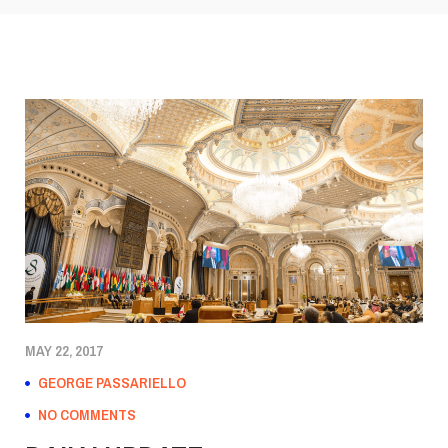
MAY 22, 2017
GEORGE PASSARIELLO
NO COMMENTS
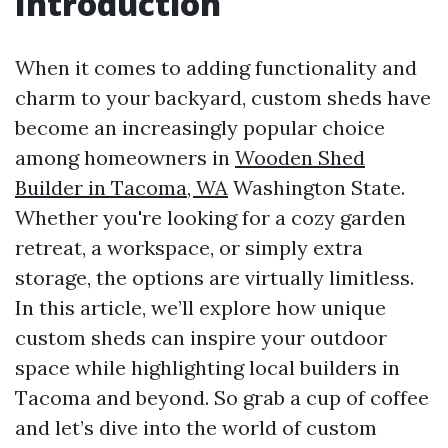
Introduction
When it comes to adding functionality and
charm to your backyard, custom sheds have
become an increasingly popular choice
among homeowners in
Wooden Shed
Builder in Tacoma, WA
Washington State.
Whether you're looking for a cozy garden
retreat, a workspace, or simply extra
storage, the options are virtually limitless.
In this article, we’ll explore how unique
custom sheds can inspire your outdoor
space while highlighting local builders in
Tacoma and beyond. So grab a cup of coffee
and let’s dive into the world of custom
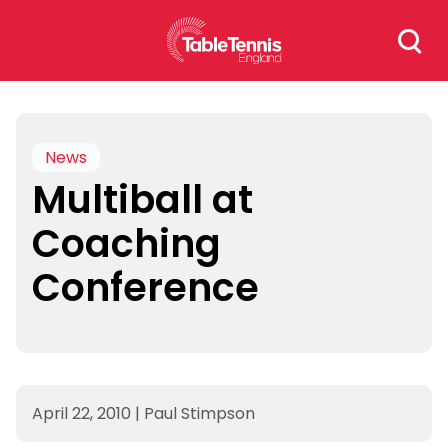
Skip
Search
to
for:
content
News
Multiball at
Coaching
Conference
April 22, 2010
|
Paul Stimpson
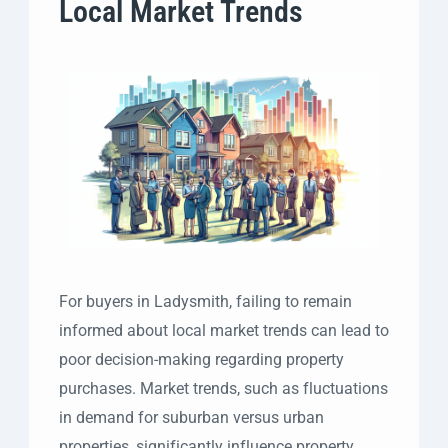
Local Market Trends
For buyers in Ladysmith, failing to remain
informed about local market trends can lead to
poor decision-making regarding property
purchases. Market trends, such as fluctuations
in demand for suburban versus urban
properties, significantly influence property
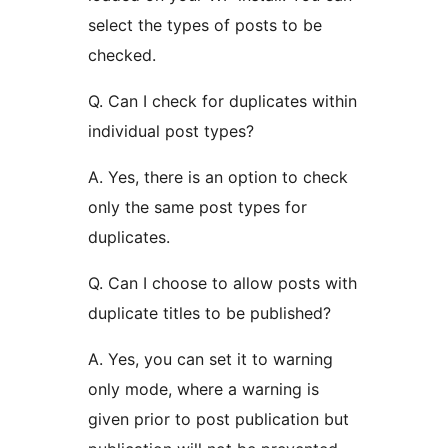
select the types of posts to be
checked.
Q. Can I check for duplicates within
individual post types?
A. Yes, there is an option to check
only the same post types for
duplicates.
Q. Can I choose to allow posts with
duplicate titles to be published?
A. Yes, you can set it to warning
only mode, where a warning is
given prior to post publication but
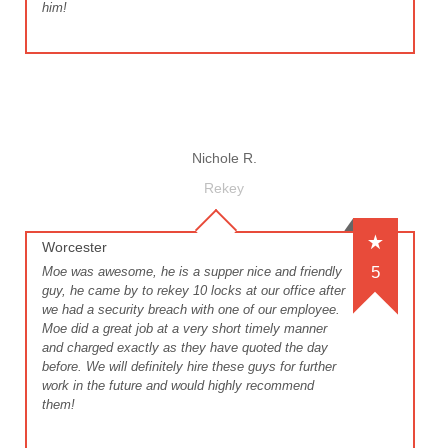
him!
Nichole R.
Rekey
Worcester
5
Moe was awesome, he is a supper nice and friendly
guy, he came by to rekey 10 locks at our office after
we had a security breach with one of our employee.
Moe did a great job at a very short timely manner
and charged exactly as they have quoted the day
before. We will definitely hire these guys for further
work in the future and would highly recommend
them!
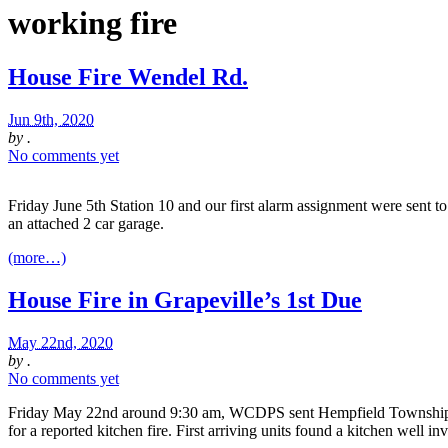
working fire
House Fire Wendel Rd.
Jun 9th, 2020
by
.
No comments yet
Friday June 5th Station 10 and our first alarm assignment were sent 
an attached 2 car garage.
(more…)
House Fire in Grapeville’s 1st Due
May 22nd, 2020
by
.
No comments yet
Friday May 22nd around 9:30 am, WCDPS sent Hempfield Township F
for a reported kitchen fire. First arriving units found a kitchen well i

────────────────────────────────────────

### Your goal
With the line that contains "Friday May 22nd" as your start, reproduce the data above exactly through its last line, and nothing before that start.

### Exercise output
Friday May 22nd around 9:30 am, WCDPS sent Hempfield Township F
for a reported kitchen fire. First arriving units found a kitchen well i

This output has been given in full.